When the super-hyped iPad arrived in Apple stores in April, Apple racked up three million sales in the first 80 days. Within a few weeks the iPad captured 16 percent of the e-reader market to take second place behind the established Amazon Kindle with 62 percent, according to ChangeWave Research. The iPad posted sales of $2 billion in its first quarter and is on pace to have 84 percent of the market this year, according to ISuppli.
[ Got an iPhone, Android or BlackBerry? Find out what they say about you, reports CIO.com. ]
There's speculation that the smash-hit iPad played a big role in slowing notebook and netbook sales. The iPad starts at $500, which is the netbook price sweet spot. Morgan Stanley reports that retail notebook growth in the United States fell 4 percent in August compared to the year prior."We expect tablets to continue to pressure PCs as more vendors launch products and Apple expands its iPad distribution," wrote analyst Katy Huberty, in a recent research note.

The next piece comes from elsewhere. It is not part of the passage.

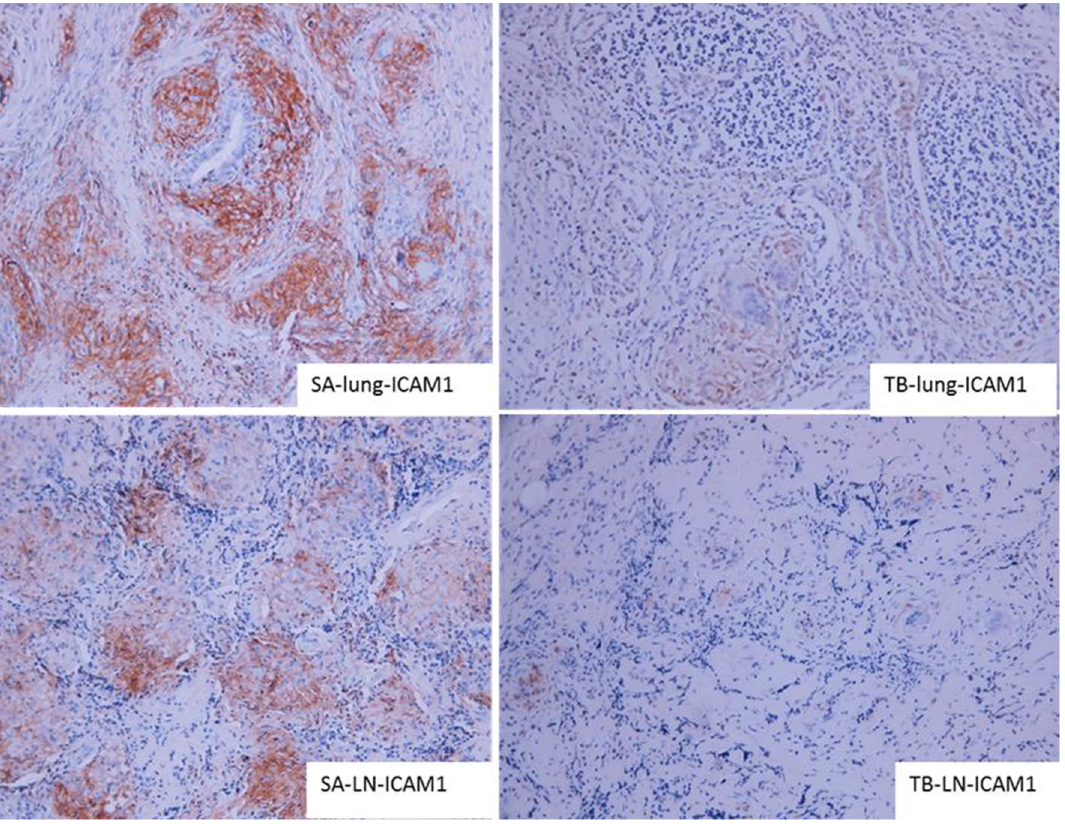
Fig 5. IHC analysis of lung sections from patients in the SA and TB groups. Staining for ICAM-1 is shown (×200). ICAM-1 showed scattered, clustered, strong expression in the lungs and lymph nodes of patients in the SA group but exhibited nonspecific staining or weak expression in the lungs of patients in the TB group. Additionally, a hazel-colored region was observed in the tissues adjacent to the granuloma (Fig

The iPad has thrown the proverbial monkey wrench in some tablet makers' plans. Unable to compete with the iPad's price, Plastic Logic recently halted plans to release its new product. Foxit Software also pulled the plug. Rumors of a Microsoft tablet petered out, and Hewlett-Packard's Slate is a no-show so far.
But BlackBerry Playbook and Android tablets bring a higher level of competition, even more so than the Kindle. BlackBerries rule the mobile smartphone enterprise space, with iPhones carving out only a tiny piece so far. Sales of Android smartphones outsold iPhones for the first time last quarter, according to a Nielsen study.
Samsung, Toshiba, ViewSonic and Archos recently announced tablets running Android 2.2 OS that will support Flash. BlackBerry-maker RIM just unveiled its mobile tablet, the BlackBerry PlayBook, last week. "The BlackBerry PlayBook, like BlackBerry smartphones, will become the enterprise standard," said co-CEO Mike Lazaridis.
Can BlackBerry and Android bring their mobile success to tablets? Many industry analysts think the iPad will prevail for a number of reasons. Here are three of them:
1. First Mover: A Bunch of Advantages
Apple's ability to deliver great products is unparalleled in consumer tech. With a giant market lead, Apple might be uncatchable. As we already know, Apple reinvented the tablet market--that is, the iPad is much more than an e-reader that competes with Kindle--and brought touch technology to mobile devices.
First mover advantage is more than just consumer mindset and market share; there's a supply chain advantage, too. Apple buys a ton of Flash and touch technology on a scale that will make it hard for tablet makers to compete with the iPad on price.
"We believe Apple's lead in the tablet market will prove difficult to close by the onslaught of competing products coming over the next several quarters," Deutsche Bank analyst Chris Whitmore wrote in a research note. "Ultimately, we expect the slew of upcoming competition to fall flat from a user experience standpoint while struggling to materially undercut the iPad on price."